I currently have OneNote on my local drive and I have shared it with people within my team who can access and edit it. I will be leaving this company but I need my OneNote to still be accessible as it has all documentation in it. It also has to be editable my any future people using it. 

 

Can anyone suggest the best way to do this? If I move it to "Sites" for this company, would that work? Once I leave my personal drive will be deleted, but I am not truly familiar with this application so I don't know the best way to do this.

 

Any help is greatly appreciated!

9 Replies

You need to move it to a network location that your colleagues can also access. I'd move it well before you leave so you're sure its all working for them. If anything goes wrong you'll find that its backed up locally (I presume) on your PC so you can recover it f anything goes wrong. When it is all sorted I would suggest deleting it from your own PC (locally) whilst "off line". I had someone delete his copy whilst on line once and it wiped everything!

Thanks @Allan Clarke. As I am new to OneNote, I am not totally familiar with what you have said below. By moving it to a network location, do you mean for example: C:\Team\OneNote? Or does it have to be moved on to OneDrive? Does moving it mean anyone who has access to the folder can view it? Or do they still have to be invited? If I am the one inviting them, does it mean that when I leave, they can no longer access it?

 

Thanks again for your response!

@NewbiesAs you suggest you have a team I assume you all work for the same company and that company has a LAN/WAN (i.e. a network that you all connect to). Move the OneNote to the company network and then everyone can access it. If you want to be extremely safe, create a completely new and empty OneNote Notebook on the company network (or use SharePoint if they have it or OneDrive is another option) which you can do from your PC. Once you've created a blank notebook and can see both of them in OneNote on your PC (one on your local drive C:?) and one on the network, you can then "copy" the notes, one by one, over to the new network Notebook. Use OneNote 2016, just right click a folder, choose to "copy" (not "move") and then select where, in the new notebook you want it to go (See here). Once they're all moved over you can give colleagues access and close the version on your PC and keep it as an archive copy (or delete it when you leave).
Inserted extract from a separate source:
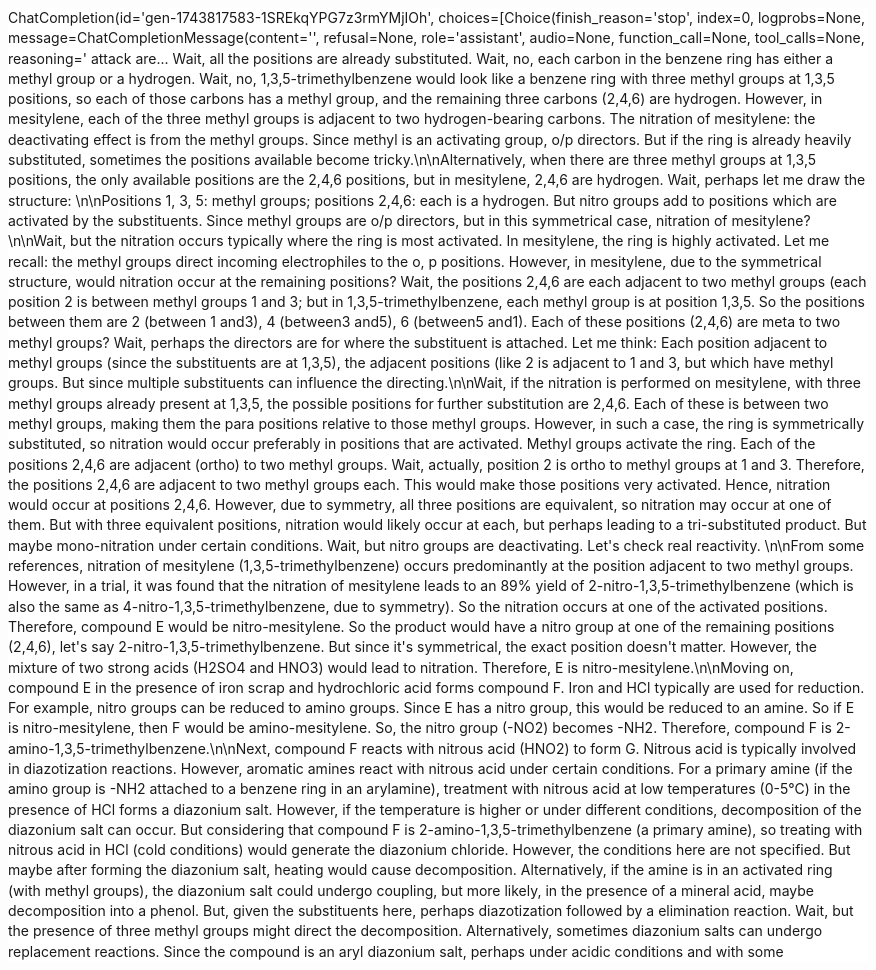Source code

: ChatCompletion(id='gen-1743817583-1SREkqYPG7z3rmYMjIOh',
choices=[Choice(finish_reason='stop', index=0, logprobs=None, message=ChatCompletionMessage(content='', refusal=None, role='assistant', audio=None, function_call=None, tool_calls=None, reasoning=' attack are... Wait, all the positions are already substituted. Wait, no, each carbon in the benzene ring has either a methyl group or a hydrogen. Wait, no, 1,3,5-trimethylbenzene would look like a benzene ring with three methyl groups at 1,3,5 positions, so each of those carbons has a methyl group, and the remaining three carbons (2,4,6) are hydrogen. However, in mesitylene, each of the three methyl groups is adjacent to two hydrogen-bearing carbons. The nitration of mesitylene: the deactivating effect is from the methyl groups. Since methyl is an activating group, o/p directors. But if the ring is already heavily substituted, sometimes the positions available become tricky.\n\nAlternatively, when there are three methyl groups at 1,3,5 positions, the only available positions are the 2,4,6 positions, but in mesitylene, 2,4,6 are hydrogen. Wait, perhaps let me draw the structure: \n\nPositions 1, 3, 5: methyl groups; positions 2,4,6: each is a hydrogen. But nitro groups add to positions which are activated by the substituents. Since methyl groups are o/p directors, but in this symmetrical case, nitration of mesitylene?\n\nWait, but the nitration occurs typically where the ring is most activated. In mesitylene, the ring is highly activated. Let me recall: the methyl groups direct incoming electrophiles to the o, p positions. However, in mesitylene, due to the symmetrical structure, would nitration occur at the remaining positions? Wait, the positions 2,4,6 are each adjacent to two methyl groups (each position 2 is between methyl groups 1 and 3; but in 1,3,5-trimethylbenzene, each methyl group is at position 1,3,5. So the positions between them are 2 (between 1 and3), 4 (between3 and5), 6 (between5 and1). Each of these positions (2,4,6) are meta to two methyl groups? Wait, perhaps the directors are for where the substituent is attached. Let me think: Each position adjacent to methyl groups (since the substituents are at 1,3,5), the adjacent positions (like 2 is adjacent to 1 and 3, but which have methyl groups. But since multiple substituents can influence the directing.\n\nWait, if the nitration is performed on mesitylene, with three methyl groups already present at 1,3,5, the possible positions for further substitution are 2,4,6. Each of these is between two methyl groups, making them the para positions relative to those methyl groups. However, in such a case, the ring is symmetrically substituted, so nitration would occur preferably in positions that are activated. Methyl groups activate the ring. Each of the positions 2,4,6 are adjacent (ortho) to two methyl groups. Wait, actually, position 2 is ortho to methyl groups at 1 and 3. Therefore, the positions 2,4,6 are adjacent to two methyl groups each. This would make those positions very activated. Hence, nitration would occur at positions 2,4,6. However, due to symmetry, all three positions are equivalent, so nitration may occur at one of them. But with three equivalent positions, nitration would likely occur at each, but perhaps leading to a tri-substituted product. But maybe mono-nitration under certain conditions. Wait, but nitro groups are deactivating. Let\'s check real reactivity. \n\nFrom some references, nitration of mesitylene (1,3,5-trimethylbenzene) occurs predominantly at the position adjacent to two methyl groups. However, in a trial, it was found that the nitration of mesitylene leads to an 89% yield of 2-nitro-1,3,5-trimethylbenzene (which is also the same as 4-nitro-1,3,5-trimethylbenzene, due to symmetry). So the nitration occurs at one of the activated positions. Therefore, compound E would be nitro-mesitylene. So the product would have a nitro group at one of the remaining positions (2,4,6), let\'s say 2-nitro-1,3,5-trimethylbenzene. But since it\'s symmetrical, the exact position doesn\'t matter. However, the mixture of two strong acids (H2SO4 and HNO3) would lead to nitration. Therefore, E is nitro-mesitylene.\n\nMoving on, compound E in the presence of iron scrap and hydrochloric acid forms compound F. Iron and HCl typically are used for reduction. For example, nitro groups can be reduced to amino groups. Since E has a nitro group, this would be reduced to an amine. So if E is nitro-mesitylene, then F would be amino-mesitylene. So, the nitro group (-NO2) becomes -NH2. Therefore, compound F is 2-amino-1,3,5-trimethylbenzene.\n\nNext, compound F reacts with nitrous acid (HNO2) to form G. Nitrous acid is typically involved in diazotization reactions. However, aromatic amines react with nitrous acid under certain conditions. For a primary amine (if the amino group is -NH2 attached to a benzene ring in an arylamine), treatment with nitrous acid at low temperatures (0-5°C) in the presence of HCl forms a diazonium salt. However, if the temperature is higher or under different conditions, decomposition of the diazonium salt can occur. But considering that compound F is 2-amino-1,3,5-trimethylbenzene (a primary amine), so treating with nitrous acid in HCl (cold conditions) would generate the diazonium chloride. However, the conditions here are not specified. But maybe after forming the diazonium salt, heating would cause decomposition. Alternatively, if the amine is in an activated ring (with methyl groups), the diazonium salt could undergo coupling, but more likely, in the presence of a mineral acid, maybe decomposition into a phenol. But, given the substituents here, perhaps diazotization followed by a elimination reaction. Wait, but the presence of three methyl groups might direct the decomposition. Alternatively, sometimes diazonium salts can undergo replacement reactions. Since the compound is an aryl diazonium salt, perhaps under acidic conditions and with some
@Allan Clarke Yes you are correct that my team all work for the same company. We all have access to drive G:. I have copied everything across. I put the new notebook on 'Sites - ', if that makes a difference? I asked someone in my team to go into the folder and see if they could open it. They could see and open the notebook but couldn't view anything. Do I need to invite them to the notebook like I did for my original? If I leave, will the notebook remain in the same folder e.g. G:/team/Documents/OneNote.. with everything as I can see it? Can they then invite others to view the notebook? I could use OneDrive, if you think this would be better. We currently don't have the functionality of SharePoint, but it is in the process at the moment. I think I will have left before it is up and running.

 

Apologies if this seems quite trivial, I find it confusing as it is not a normal file like Excel or Word.

 

Thanks again!

@Newbies  If your team can see & open the notebook cant see why they cant see the content. You could try sharing to see if that fixes it. Otherwise, no idea why I'm afraid.
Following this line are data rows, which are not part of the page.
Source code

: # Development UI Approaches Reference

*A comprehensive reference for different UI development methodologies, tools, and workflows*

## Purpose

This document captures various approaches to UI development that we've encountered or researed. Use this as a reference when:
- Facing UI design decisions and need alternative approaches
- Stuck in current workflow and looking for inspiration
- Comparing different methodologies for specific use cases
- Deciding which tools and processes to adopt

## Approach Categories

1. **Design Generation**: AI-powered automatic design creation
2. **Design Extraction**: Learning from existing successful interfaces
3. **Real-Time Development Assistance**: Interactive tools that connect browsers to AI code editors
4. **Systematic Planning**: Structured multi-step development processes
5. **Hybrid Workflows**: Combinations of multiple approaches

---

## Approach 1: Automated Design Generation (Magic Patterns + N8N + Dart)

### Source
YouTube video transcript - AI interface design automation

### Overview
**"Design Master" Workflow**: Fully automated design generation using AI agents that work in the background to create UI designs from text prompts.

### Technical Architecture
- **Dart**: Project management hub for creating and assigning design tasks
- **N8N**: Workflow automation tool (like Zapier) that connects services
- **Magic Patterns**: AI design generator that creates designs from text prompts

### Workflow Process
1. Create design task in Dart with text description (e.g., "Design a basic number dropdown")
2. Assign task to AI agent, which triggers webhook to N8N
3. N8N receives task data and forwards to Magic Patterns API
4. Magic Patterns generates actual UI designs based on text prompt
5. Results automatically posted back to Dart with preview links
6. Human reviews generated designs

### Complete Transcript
Hi @Newbies - One easy way to copy\move a OneNote Notebook is to create a new one in a location that is accessible (edit) to your team.  Ideally this would be a location in Office 365 such as SharePoint Online since a SharePoint site won't be deleted when a user leaves an organization (vs. your local PC or a network home drive, or even OneDrive for Business).

 

  1. Once you have created your new Empty Notebook, Open the OneNote Notebook that you want to copy and right click each section and select Move or Copy.
  2. One the Move or Copy Section window, select the new Notebook you just created, and then select Copy (I am more comfortable Copying and confirming then moving).
  3. Do this for each section until your newly created OneNote has all the content from your local OneNote Notebook.
  4. Confirm that your current Team members can access the new OneNote.
  5. I then update my original Notebook with a message in big bold print NOT to use this version anymore with a link pointing to the Copied version.  You could even change permissions on your local Notebook so people only have read access and you might choose to delete some of the content to nudge people to the new version.
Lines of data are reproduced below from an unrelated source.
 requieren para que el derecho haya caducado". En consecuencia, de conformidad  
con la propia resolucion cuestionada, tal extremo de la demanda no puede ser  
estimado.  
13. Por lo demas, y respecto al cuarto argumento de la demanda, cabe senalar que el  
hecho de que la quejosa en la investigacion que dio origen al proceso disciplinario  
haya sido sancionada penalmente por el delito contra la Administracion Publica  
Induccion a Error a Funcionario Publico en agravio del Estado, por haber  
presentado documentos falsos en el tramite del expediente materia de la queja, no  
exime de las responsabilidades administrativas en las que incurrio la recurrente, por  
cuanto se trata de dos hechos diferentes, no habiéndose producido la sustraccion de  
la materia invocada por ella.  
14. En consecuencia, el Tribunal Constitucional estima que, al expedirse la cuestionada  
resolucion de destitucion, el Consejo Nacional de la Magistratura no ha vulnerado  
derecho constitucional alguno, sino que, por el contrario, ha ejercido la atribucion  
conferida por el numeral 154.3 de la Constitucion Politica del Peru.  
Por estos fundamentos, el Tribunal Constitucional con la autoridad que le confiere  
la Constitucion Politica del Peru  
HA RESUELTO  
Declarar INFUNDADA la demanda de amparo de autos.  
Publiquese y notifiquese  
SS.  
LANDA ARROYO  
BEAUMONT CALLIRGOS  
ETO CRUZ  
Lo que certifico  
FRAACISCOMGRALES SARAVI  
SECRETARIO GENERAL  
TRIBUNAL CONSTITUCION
One of the reasons to do it this way is to prevent problems that might occur for people that are syncing your Notebook if you were to use the Share or Move option from the File | Settings menu.

 

Also if there are password protected sections that you don't have access to (seems unlikely, but worth mentioning), then have the person that password protected the content copy the PW protected content or ask them to remove the password protection. 

 

Disclaimer:  For the past 7+ Years I have only saved OneNote Notebooks to OneDrive or SharePoint Online. Your experience with a local copy and network drive may be a little different.

 

@Gregory Frick  Why not just select "move" at the whole notebook level rather than moving each section one at a time?

@TylerH1  - You can try that if you want. It may work just fine.  I put some reasons for the approach I suggested in my response. You may have missed them.